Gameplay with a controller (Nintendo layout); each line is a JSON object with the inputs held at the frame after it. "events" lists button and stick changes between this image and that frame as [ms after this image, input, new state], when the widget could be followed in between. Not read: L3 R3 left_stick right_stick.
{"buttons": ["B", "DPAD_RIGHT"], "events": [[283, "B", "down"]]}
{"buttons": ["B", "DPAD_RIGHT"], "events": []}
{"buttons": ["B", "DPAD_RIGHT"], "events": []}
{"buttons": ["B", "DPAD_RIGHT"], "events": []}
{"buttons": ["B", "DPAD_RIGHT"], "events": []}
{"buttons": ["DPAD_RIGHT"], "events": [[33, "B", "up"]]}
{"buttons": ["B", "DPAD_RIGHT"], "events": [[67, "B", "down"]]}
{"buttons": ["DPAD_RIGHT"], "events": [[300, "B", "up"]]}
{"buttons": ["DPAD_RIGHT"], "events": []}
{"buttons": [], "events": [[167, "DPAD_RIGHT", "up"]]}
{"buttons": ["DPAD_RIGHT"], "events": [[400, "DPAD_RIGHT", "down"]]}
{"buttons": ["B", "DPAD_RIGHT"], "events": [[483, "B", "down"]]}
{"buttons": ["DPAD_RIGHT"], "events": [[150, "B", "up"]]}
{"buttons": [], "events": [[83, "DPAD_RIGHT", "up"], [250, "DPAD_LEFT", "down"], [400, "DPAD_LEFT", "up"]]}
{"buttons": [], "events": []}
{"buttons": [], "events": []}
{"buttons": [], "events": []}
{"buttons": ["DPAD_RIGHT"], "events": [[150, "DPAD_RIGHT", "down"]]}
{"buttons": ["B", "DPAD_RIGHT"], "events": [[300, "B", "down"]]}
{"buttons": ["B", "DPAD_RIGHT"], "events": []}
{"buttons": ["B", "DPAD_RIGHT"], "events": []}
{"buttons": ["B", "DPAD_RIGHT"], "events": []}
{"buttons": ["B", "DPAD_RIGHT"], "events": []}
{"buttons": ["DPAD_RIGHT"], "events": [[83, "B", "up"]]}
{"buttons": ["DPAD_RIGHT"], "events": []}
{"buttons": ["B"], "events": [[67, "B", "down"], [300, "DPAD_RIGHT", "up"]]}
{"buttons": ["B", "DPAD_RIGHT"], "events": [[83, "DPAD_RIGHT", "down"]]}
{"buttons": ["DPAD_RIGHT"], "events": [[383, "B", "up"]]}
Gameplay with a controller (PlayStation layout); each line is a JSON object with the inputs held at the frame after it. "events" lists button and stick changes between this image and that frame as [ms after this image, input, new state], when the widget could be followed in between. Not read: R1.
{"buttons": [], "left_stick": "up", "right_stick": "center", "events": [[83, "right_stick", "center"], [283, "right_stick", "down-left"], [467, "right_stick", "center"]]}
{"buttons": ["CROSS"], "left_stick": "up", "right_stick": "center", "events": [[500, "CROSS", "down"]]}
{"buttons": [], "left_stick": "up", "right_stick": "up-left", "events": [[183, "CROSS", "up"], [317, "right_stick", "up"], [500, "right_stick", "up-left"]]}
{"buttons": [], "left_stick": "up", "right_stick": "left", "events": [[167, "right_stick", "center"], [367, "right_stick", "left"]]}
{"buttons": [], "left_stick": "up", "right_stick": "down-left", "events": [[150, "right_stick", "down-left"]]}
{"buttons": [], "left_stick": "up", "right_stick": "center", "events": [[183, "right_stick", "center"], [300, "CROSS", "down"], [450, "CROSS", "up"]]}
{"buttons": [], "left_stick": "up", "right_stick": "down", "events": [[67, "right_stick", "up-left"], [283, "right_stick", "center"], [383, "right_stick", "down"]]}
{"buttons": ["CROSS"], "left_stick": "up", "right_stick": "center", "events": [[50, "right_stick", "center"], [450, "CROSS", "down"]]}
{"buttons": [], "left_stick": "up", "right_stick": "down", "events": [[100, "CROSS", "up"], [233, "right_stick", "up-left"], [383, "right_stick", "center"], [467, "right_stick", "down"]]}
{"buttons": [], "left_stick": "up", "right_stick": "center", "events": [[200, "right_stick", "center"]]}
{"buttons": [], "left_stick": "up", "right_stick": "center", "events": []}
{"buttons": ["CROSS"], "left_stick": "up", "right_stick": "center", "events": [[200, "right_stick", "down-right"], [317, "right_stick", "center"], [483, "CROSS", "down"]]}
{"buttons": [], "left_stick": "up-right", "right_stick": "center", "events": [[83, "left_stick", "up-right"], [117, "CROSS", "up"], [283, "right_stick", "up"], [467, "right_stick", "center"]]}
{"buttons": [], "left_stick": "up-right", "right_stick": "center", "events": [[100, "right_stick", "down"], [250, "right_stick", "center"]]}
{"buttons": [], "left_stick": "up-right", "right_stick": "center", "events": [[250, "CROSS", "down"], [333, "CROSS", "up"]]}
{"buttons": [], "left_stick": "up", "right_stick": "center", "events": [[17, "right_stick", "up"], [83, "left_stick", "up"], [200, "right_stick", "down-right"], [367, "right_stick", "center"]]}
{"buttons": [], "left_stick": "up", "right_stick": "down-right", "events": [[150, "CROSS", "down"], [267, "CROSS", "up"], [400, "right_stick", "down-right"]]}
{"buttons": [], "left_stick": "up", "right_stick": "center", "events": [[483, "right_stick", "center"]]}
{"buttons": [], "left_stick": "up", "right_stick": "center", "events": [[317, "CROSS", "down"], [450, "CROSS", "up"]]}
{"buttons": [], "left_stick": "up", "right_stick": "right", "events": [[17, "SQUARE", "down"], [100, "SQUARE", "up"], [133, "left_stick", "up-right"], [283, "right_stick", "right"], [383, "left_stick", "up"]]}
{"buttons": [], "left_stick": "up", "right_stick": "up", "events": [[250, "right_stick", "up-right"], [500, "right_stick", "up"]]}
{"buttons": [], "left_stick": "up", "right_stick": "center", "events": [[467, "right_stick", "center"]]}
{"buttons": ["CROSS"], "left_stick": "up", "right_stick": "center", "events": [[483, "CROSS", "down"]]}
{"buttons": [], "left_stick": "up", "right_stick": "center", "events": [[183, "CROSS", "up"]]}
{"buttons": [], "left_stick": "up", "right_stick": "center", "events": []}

=-=-=

## The task
Wherever the word "that" occurs in the data above, copy the line it sits in.

## Written reply
Gameplay with a controller (Nintendo layout); each line is a JSON object with the inputs held at the frame after it. "events" lists button and stick changes between this image and that frame as [ms after this image, input, new state], when the widget could be followed in between. Not read: L3 R3 left_stick right_stick.
Gameplay with a controller (PlayStation layout); each line is a JSON object with the inputs held at the frame after it. "events" lists button and stick changes between this image and that frame as [ms after this image, input, new state], when the widget could be followed in between. Not read: R1.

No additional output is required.